ピンク色の柔らかい髪の間に、ちょこんと鎮座する2つの突起は鬼のそれだ。幻太郎の頭にあるのと同じものが、朗らかに笑う彼の頭にも付いているのをマジマジと見つめて、へぇ、と唸っている。
帝統は人である。昔から人と鬼は棲み分けをしてきた。故にお互いが鉢合わせることはほとんどないため、見た目はほぼ人と変わらない鬼を、ましてやその頭にある角など見たことなどないのだろう。そもそも、その鬼の象徴とも言えるツノは、個人差もあるのだが髪質に寄ってはすっかり隠れてしまうほどの大きさでもあるのだ。
「村でさ、幻太郎が人間と一緒に歩いてたって噂になっててね。ほんとなのかなって見にきたらホントに人間が居たから、びっくりしちゃった。でも帝統って面白いね」
自分がいない間、何をしていたのだろう。
幻太郎は訝しげに乱数を見やり、板間を観察する。そこには帝統の持ち物である賽が二つ、無造作に転がっていて、その奥には乱数のものであると思われる羽織と短刀、徳利が置かれていた。そして、上機嫌の帝統。

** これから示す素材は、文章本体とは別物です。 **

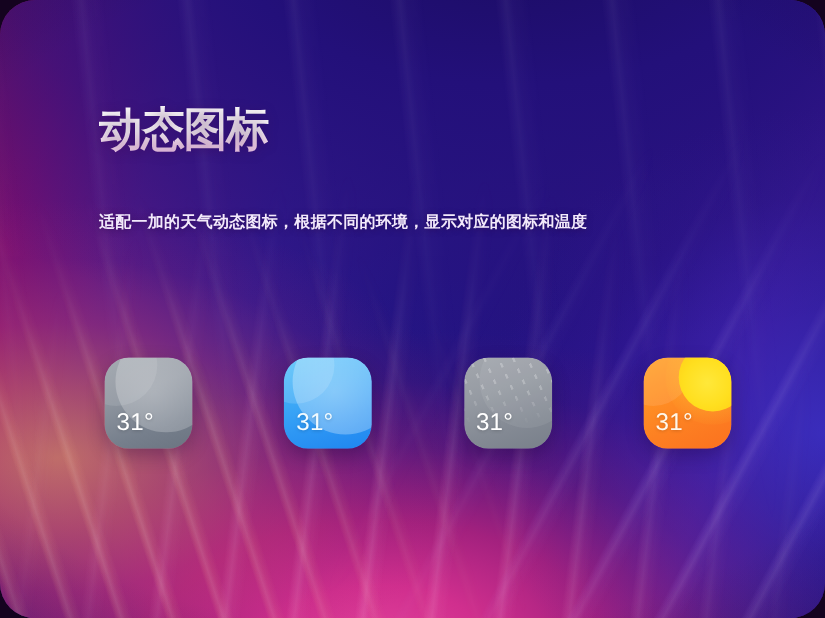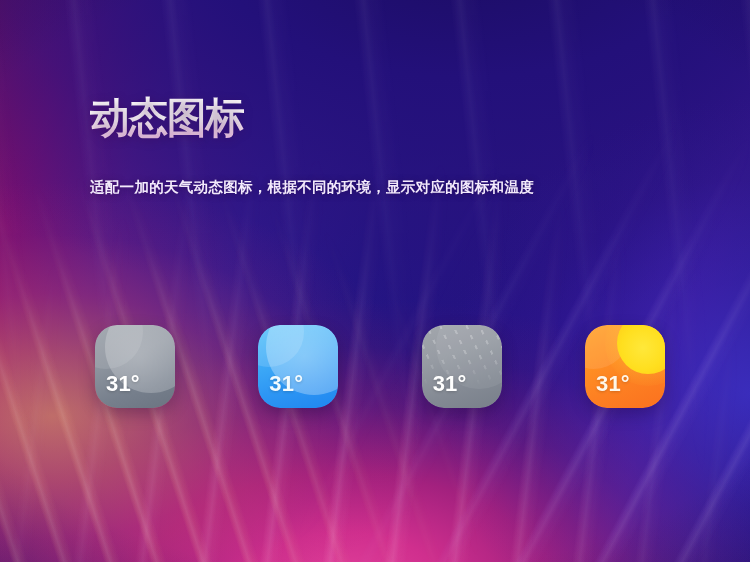--- a/index.html
+++ b/index.html
@@ -17,6 +17,7 @@
     height: 562px;
     overflow: hidden;
     background: #2b0b4d;
+    border-radius: 32px;
   }
 
   

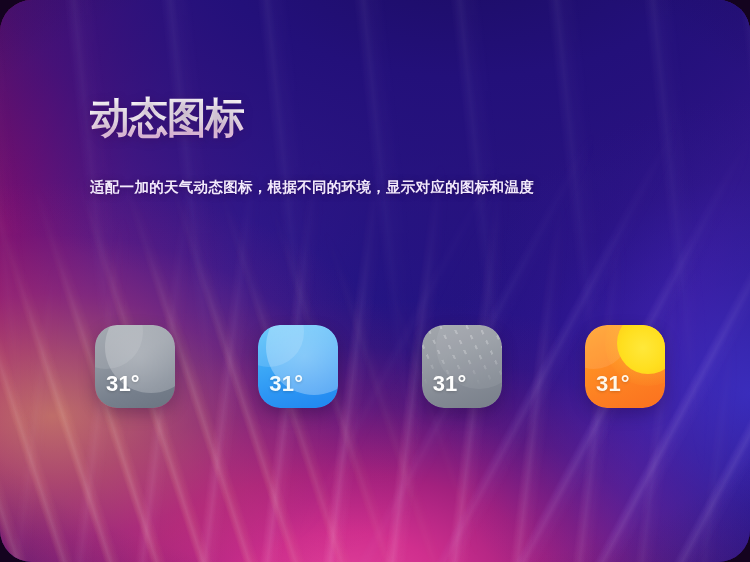--- a/index.html
+++ b/index.html
@@ -183,7 +183,7 @@
   .subcopy {
     position: absolute;
     left: 90px;
-    top: 174px;
+    top: 189px;
     width: 600px;
   }
   .subcopy .line {

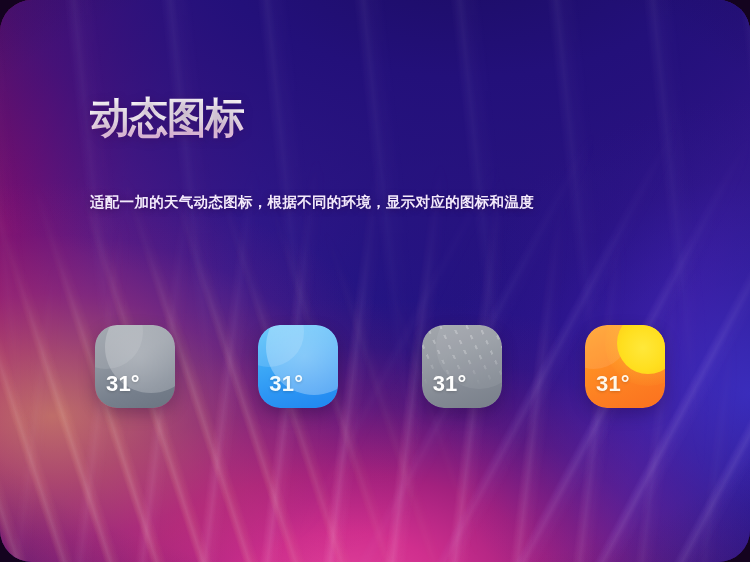--- a/index.html
+++ b/index.html
@@ -239,7 +239,7 @@
     bottom: 13px;
     font-size: 22px;
     line-height: 22px;
-    font-weight: 700;
+    font-weight: 400;
     color: #ffffff;
     letter-spacing: 0.2px;
     font-family: "Liberation Sans", "DejaVu Sans", sans-serif;

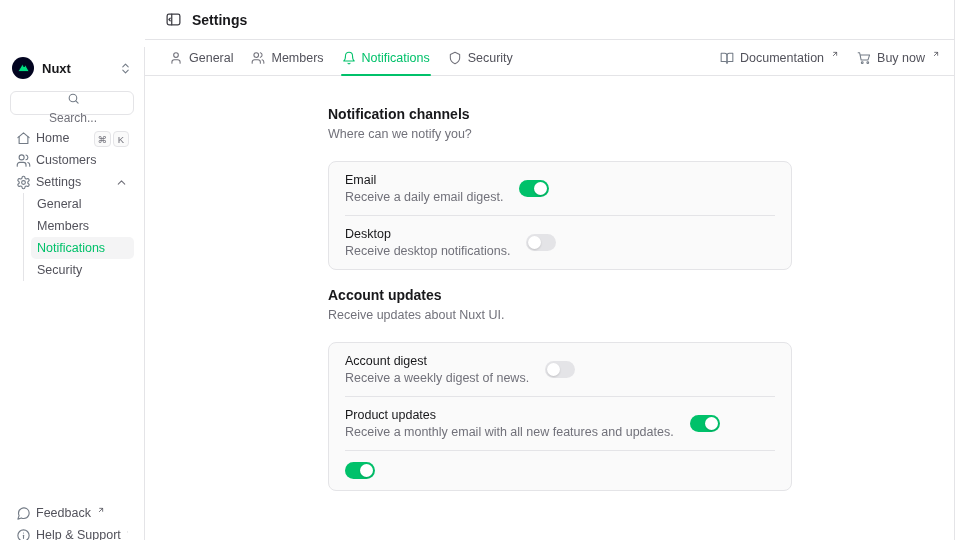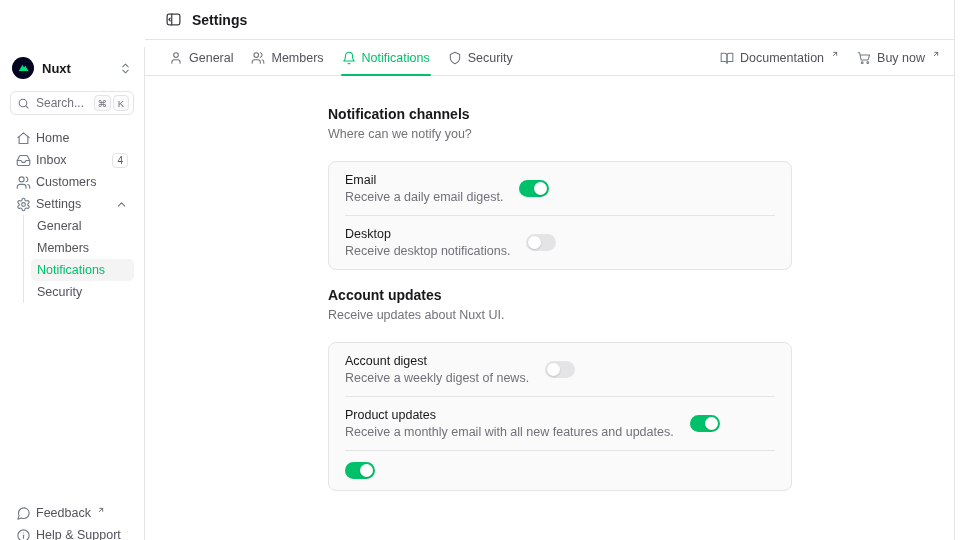--- a/index.html
+++ b/index.html
@@ -23,7 +23,7 @@
   .brand-row .select-caret { margin-left:auto; }
   .search-box { margin-top:11px; height:24px; border:1px solid #e4e4e7; border-radius:6px;
                 display:flex; align-items:center; gap:6px; padding:0 4px 0 6px; color:#71717a;
-                background:#fff; cursor:text; }
+                background:#fff; cursor:text;flex-direction:column; }
   .search-ph { font-size:12px; color:#71717a; }
   .kbds { margin-left:auto; display:flex; gap:2px; }
   .kbd { min-width:16px; height:16px; border:1px solid #e4e4e7; border-radius:4px;

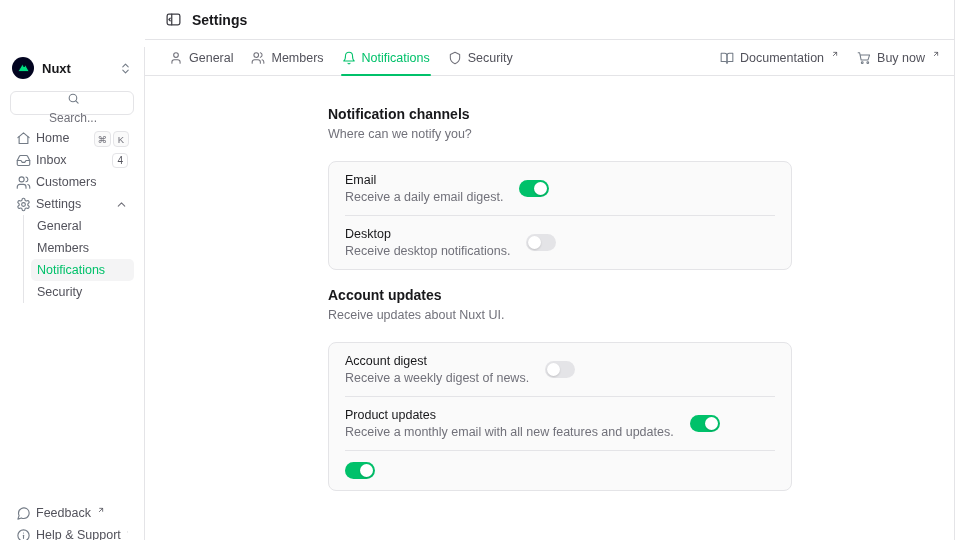--- a/index.html
+++ b/index.html
@@ -201,13 +201,6 @@
     </div>
     <div class="nav-item">
       <svg class="icon" width="15" height="15" viewBox="0 0 24 24" fill="none" stroke="currentColor" stroke-width="1.8" stroke-linecap="round" stroke-linejoin="round">
-          <use href="#i-inbox"></use>
-        </svg>
-      <span class="label">Inbox</span>
-      <span class="nav-badge">4</span>
-    </div>
-    <div class="nav-item">
-      <svg class="icon" width="15" height="15" viewBox="0 0 24 24" fill="none" stroke="currentColor" stroke-width="1.8" stroke-linecap="round" stroke-linejoin="round">
           <use href="#i-users"></use>
         </svg>
       <span class="label">Customers</span>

察しの良い幻太郎は一目瞭然でそれらを見抜くと、ギロっと帝統を睨みつけた。バツの悪そうな顔で、赤紫の瞳が逸らされる。
「帝統。あなた、乱数相手に何をしていたんですか」
「こ、コイツが遊ぼうっていうもんだからよ!」
「だからといって、仮にも領主の御子息、小生のお客様です。身ぐるみ剥ぐのはどうかと思いますが?」
でもよ、と反論するのを冷ややかな視線で遮り、幻太郎は板間の奥の乱数の所持品を手に取った。
浅葱色の上等な羽織を小さな肩にかけてやる。
「乱数、身体が冷えてはいけません。それに、この男の誘いには乗らないでください」
「まぁまぁ、幻太郎、僕が誘ったんだし、楽しかったから問題ないよ」
羽織らせて紐を結んでやり、短剣と徳利を手渡すと、
「これはお土産だよ」
と、徳利を突き返される。
「前に欲しいって言ってたでしょ」
ニッコリと笑う乱数に、幻太郎の顔も崩れた。封を開けて匂いを嗅ぎ確かめると、酒の香りが漂う。さすがとでも言うような芳香に頷いた。
「これはこれは、上等なものですね。ありがとうございます」
ふわりと漂った魅惑の香りに、帝統が身を乗り出す。
「なんだそれ、酒か?!」
「そだよ」
「乱数、教えないでください」
「え、なんで?」
「この男はあろう事か、小生が保管していた薬剤用の酒も、全て飲んでしまいまして。ええ、こんな男を信用した私が馬鹿でしたよ、ええ!」
「えー! 帝統ひっど〜い!」
思い出しても腹の立つ! と拳を握りしめて顔を赤らめる幻太郎に、乱数が大袈裟に同調した。
「だってよぉ、喉乾いてたし、お前出かけちまうし、飲んじゃダメなんて知らなかったんだからよ」
ギロリと容赦なく睨まれた帝統が、情けない声をあげて後ずさった。
「ひぃっ」
そのやりとりを不思議そうに見ていた乱数が、幻太郎を見上げる。
「幻太郎、そんなに帝統のこと嫌いならなんでさっさと始末しちゃわないの?」
「それ、は……」
ビクリと体を揺らして口籠る幻太郎に、乱数は目を見開いた。
「え、まさか、幻太郎……?」
ほんのりと染まっていく頬に、勘のいい乱数の頬が緩んでくる。
「大事なもの、盗られちゃった?」
「皆まで言わないでください、乱数……」
ニヤニヤと楽しそうに見つめてくる乱数の視線から、幻太郎はフイと顔を逸らしてしまった。そんな二人の様子を不思議そうに眺めていた乱数が、帝統に顔を向ける。
「へ〜何があったか知らないけど、帝統、怪我してるよね。それ、幻太郎に手当てしてもらったんでしょ?」
「んあ? ああ」
「以外と手が早いんだな」
「乱数」
ゴホン、と幻太郎があからさまに咳払いをした。
「そろそろ下山しないと、日が暮れてしまいますよ」
「ま、今日は来たのが僕で良かったね! また遊びに来ても良い〜?」
「小生の居る時にしてください」
「えーっ、幻太郎いつも居ないじゃん」
ぷうっと頬を膨らませて抗議した乱数は、直ぐに真顔になり声を潜めた。
「守りたいんなら気をつけた方がいーよ。それとも始末するんなら、手伝うから言ってね〜」
「え、おい始末ってなんだよ?!」
「……妾はもう鬼では無い身の上、時期領主様が会いに来る価値は無き者でございますよ」
飄々と答える幻太郎を楽しそうに眺めた乱数は、いつもの人懐っこい笑みを浮かべた。